Although brides were not much use on a crusade, Richard took Berengaria to the Holy Land: he pressed on to win victories at Acre and Jaffa; just failed to capture Jerusalem; and negotiated a valuable truce with Saladin, to make it possible for Christians to gain access to Jerusalem. Richard then left Berengaria to sail alone to England, while he himself started to make the journey by land to Europe. On the way back he was captured by the Duke of Austria, who sold him to Emperor Henry VI for 150,000 marks. Back in England it took a quarter of every man's income for a whole year to raise the necessary ransom money. Pigs were killed, sheep shorn, church plate sold. It was an expensive business rescuing Richard.
When eventually he got back home, Richard gave himself a second coronation, in Winchester Cathedral. However, England still meant nothing to him, and he spent virtually the rest of his life in France, trying to recapture the lands and castles that his former friend King Philip had seized from him during his absence. Queen Berengaria never even set foot in England, and didn't meet Richard again for years. Although a sort of reconciliation was made, no children came. It must have been a miserable marriage.
It was almost inevitable that Richard should be killed in some skirmish or other, as fighting was his perpetual lifestyle. One day, as he was besieging an insignificant little castle at Chalus in France, an archer shot him in the shoulder. The arrow was hacked out, but gangrene set in. Richard, with romantic generosity, ordered the archer, whose name was Bertram, to come to his deathbed. He pardoned him, gave him a hundred shillings and set him free. Then he died.
Richard the Lionheart, finest crusader of all time, died without a legitimate heir, and in agony, aged forty-one, leaving his neglected throne to his younger brother, John. Berengaria, his equally neglected queen, spent the rest of her life in a French nunnery.
As for Bertram the archer, despite the king's pardon he was flayed alive and hanged.
Key Events during the Reign of Richard I
1189 - Richard I becomes King of England upon the death of his father, Henry II. William Longchamp is appointed Chancellor of England and governs the country while Richard is abroad. Richard sets out with Philip of France on the Third Crusade to the Holy Land.

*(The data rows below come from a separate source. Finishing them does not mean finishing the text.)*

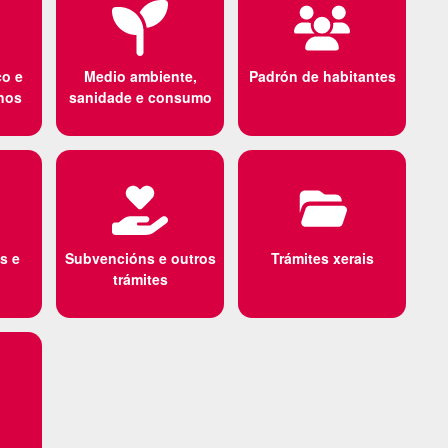
o e
Medio ambiente,
Padrón de habitantes
nos
sanidade e consumo
s e
Subvencións e outros
Trámites xerais
trámites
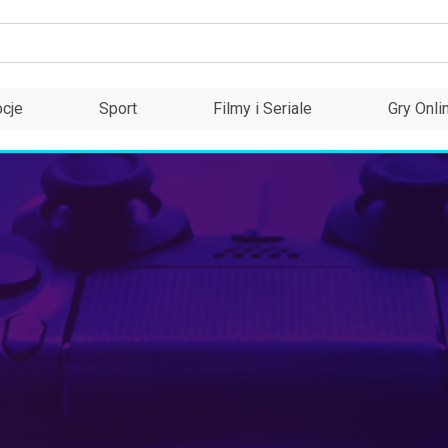
cje
Sport
Filmy i Seriale
Gry Onli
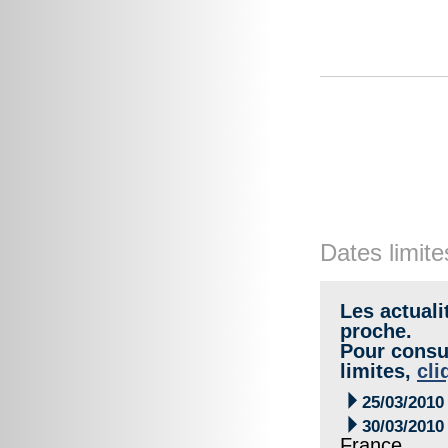
Dates limite
Les actuali
proche.
Pour consul
limites,
cli

25/03/2010

30/03/2010
France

1191 - Richard captures the city of Acre, in Palestine, and defeats Saladin at Arsouf, near Jaffa.
1192 - The Third Crusade ends without regaining Jerusalem. On his way back to England from Palestine, Richard is captured by the Duke of Austria, who hands him over to Henry VI. Henry demands a ransom of 100,000 marks from England for Richard's release from prison.
1193 - Hubert Walter becomes Archbishop of Canterbury.
1194 - The ransom is raised in England and paid to Henry. Richard is released from captivity. He returnshome for a brief period before leaving to fight in France.
1198 - Hubert Walter reintroduces the idea of a land tax.
1199 - Richard dies from a arrow wound received while besieging Chaluz Castle, in France.